[Seri column]A business footing with the NorthIt appears the administration of President-elect Lee Myung-bak will make reunification of the Korean Peninsula a lower priority than his liberal predecessors did in the last 10 years. However, the issue has become an integral facet of Korean identity and is unlikely to be completely ignored. Specifically, four areas of concern need to be addressed during Lee’s five-year term.
First, dialogue with the North simply needs to be maintained. After his election, Lee said he would not shy away from criticizing North Korea’s authoritarian regime, sparking speculation that a wholesale policy review would occur regarding North Korea. That would call into question the so-called Sunshine Policy of engagement and the economic cooperation of the past decade. Critics have complained the South has given too much economic assistance to Pyongyang without adequate progress on the North’s nuclear disarmament.
Still, the Sunshine Policy has opened communications with Pyongyang and broadened inter-Korean relations. Meeting North Korean citizens and visiting Pyongyang are not considered completely out of the question. Yet, the South is clearly reluctant. We must conquer those worries. Now is as good a time as ever to take the all-important step.

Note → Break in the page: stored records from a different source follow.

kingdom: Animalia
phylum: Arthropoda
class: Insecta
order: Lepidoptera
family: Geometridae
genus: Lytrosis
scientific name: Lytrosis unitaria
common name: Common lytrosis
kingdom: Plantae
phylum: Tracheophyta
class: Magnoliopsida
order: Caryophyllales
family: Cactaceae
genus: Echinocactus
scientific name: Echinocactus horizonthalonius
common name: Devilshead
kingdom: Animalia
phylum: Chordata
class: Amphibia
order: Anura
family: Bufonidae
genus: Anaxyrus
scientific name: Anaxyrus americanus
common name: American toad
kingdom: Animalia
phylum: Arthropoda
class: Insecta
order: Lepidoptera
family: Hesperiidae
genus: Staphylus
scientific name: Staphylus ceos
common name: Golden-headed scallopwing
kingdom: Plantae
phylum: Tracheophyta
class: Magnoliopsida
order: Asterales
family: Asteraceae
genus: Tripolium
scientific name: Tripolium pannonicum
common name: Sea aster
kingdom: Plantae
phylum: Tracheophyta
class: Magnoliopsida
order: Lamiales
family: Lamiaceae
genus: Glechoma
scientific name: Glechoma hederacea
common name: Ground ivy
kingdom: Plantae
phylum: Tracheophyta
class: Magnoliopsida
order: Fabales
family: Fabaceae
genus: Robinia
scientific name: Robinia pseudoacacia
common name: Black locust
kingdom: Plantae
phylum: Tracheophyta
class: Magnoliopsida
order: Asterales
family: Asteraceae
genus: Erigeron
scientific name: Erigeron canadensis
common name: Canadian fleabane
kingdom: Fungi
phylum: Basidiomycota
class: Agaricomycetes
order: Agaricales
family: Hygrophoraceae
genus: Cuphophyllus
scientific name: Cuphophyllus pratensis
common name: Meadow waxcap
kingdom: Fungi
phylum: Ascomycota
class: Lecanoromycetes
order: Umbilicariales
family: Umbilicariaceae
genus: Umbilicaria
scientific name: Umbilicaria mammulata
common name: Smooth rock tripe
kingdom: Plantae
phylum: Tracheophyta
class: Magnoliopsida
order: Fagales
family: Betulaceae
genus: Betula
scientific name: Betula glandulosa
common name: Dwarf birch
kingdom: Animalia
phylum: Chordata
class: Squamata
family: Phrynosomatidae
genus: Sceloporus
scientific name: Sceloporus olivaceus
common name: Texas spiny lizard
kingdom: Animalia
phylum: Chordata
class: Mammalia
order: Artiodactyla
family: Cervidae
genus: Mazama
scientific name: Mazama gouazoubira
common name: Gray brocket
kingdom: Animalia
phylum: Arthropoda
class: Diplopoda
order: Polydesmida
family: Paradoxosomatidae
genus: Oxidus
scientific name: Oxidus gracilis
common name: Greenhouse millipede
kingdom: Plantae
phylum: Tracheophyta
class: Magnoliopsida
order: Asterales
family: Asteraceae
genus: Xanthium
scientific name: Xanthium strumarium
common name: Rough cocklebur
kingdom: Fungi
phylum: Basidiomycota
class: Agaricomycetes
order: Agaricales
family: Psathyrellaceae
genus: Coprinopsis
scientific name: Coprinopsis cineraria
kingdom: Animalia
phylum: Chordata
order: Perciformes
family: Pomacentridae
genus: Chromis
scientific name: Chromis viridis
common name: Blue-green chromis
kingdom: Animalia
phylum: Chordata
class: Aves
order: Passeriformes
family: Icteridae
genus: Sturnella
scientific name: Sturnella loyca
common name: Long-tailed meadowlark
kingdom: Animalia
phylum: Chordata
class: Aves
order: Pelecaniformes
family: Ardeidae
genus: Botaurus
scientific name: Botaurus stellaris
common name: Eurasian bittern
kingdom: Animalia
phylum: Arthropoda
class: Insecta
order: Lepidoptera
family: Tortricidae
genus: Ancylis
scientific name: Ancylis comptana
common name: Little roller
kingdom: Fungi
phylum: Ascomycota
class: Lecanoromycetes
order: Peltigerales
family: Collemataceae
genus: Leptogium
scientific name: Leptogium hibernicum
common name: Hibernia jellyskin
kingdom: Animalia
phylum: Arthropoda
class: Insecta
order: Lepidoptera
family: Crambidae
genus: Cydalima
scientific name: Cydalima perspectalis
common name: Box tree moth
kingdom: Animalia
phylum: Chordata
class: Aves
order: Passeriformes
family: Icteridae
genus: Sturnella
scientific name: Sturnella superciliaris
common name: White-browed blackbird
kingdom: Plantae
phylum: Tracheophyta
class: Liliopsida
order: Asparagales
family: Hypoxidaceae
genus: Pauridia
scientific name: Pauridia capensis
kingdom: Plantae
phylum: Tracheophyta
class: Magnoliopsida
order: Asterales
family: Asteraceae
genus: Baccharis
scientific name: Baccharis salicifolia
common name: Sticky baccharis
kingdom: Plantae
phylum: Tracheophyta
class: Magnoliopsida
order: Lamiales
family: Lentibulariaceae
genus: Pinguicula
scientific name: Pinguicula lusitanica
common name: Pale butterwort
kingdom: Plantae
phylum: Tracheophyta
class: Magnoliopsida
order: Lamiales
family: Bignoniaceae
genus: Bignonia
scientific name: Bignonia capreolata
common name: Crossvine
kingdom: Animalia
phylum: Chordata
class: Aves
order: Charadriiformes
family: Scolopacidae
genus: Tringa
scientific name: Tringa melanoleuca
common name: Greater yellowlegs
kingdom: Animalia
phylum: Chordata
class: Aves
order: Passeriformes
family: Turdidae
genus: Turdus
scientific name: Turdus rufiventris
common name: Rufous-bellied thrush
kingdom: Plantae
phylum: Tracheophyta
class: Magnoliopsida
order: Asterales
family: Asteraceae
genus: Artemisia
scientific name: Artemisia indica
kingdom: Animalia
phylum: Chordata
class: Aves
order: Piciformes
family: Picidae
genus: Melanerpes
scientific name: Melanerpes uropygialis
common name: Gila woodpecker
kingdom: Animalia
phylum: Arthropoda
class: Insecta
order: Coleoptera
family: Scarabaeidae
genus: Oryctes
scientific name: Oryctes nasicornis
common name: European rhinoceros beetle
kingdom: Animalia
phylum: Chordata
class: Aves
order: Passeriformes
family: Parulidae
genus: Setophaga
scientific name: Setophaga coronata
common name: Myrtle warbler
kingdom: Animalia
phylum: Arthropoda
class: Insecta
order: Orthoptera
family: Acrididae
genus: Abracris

Otherwise, it is highly likely that the North will simply close the door again, as both sides have done so many times before.
Second, the new administration should ensure that inter-Korean economic cooperation projects are pursued in a more rational manner. Simply put, place the horse before the cart.
At present, the two Koreas are discussing ways to improve logistics, communications and customs clearances in the Kaeseong Industrial Complex, the special zone in the North close to the demilitarized zone. After years of economic cooperation, these types of issues should have already been resolved.
The South should not deal with the North as an exceptional case any longer because this will not help develop business. Currently, the North handles inter-Korean economic collaboration solely through the National Economic Cooperation Federation. Any business with the North’s firms is allowed only through the NECF, which is truly unfair. This is not how the North approaches business with other nations, including China.
Third, the new administration will have to encourage active discussions on reunification. Korean society has become very careful not to use the word “reunification.” This may be because reunification is largely understood to be absorption, which provokes opposition from Pyongyang and raises concerns about the cost of uniting with the barren North Korean economy. Nonetheless, the North seems eager for a unified Korea. To date, reunification has centered on how the financial cost should be shared. Given that the South’s economy is more than 100 times bigger than the North’s, reunification costs would undoubtedly be a tremendous burden to South Koreans. On the other hand, some believe the cost of remaining separated is far more expensive than unification. In fact, both structures are almost equal.
South Korea should leverage Pyongyang’s desire for reunification by broaching the idea of the North bearing a bigger share of the cost. To do so, the South should put aside the specific cost accounting for now and help North Koreans achieve an annual per capita income of $3,000 in a decade. At the same time, the South’s economy will need to grow to $30,000 or even $40,000 in per-capita income.
With inter-Korean trade topping $1.5 billion, economic collaboration is too profitable for the North to ignore. The Lee administration will need to focus on institutional strategies and develop a forward-looking relationship. The arrangement will need to protect the interests of South Korean companies engaged in economic cooperation projects. A close economic partnership agreement between South and North Korea, riding the global boom in free trade agreements, is among the approaches that could be considered. It would promote institutional changes in the North.
Finally, the Lee administration will need to be ready to recalibrate policies in light of internal changes in the North. Pyongyang authorities now are trying to contain free markets that sprang up in the wake of the 1990s downfall of the Soviet bloc and natural disasters. Hardli-ners want to prevent the spread of the free markets, to keep them from encroaching on the central government’s control oversupply. This will become even more important if the budding improvements in U.S.-North Korean relations result in U.S. capital inflows. But rather than stifle the free markets in the North, a better approach would be to take advantage of their popularity and collect taxes.
Repression of the embryonic markets would worsen living conditions of ordinary North Koreans, especially those who do not benefit from either the state’s planned economy or the market. They are the very people who should be helped by humanitarian assistance. In response, capitalist-minded South Korea will have to be careful not to inadvertently give Pyongyang authorities any reason to move their economy any further in the wrong direction.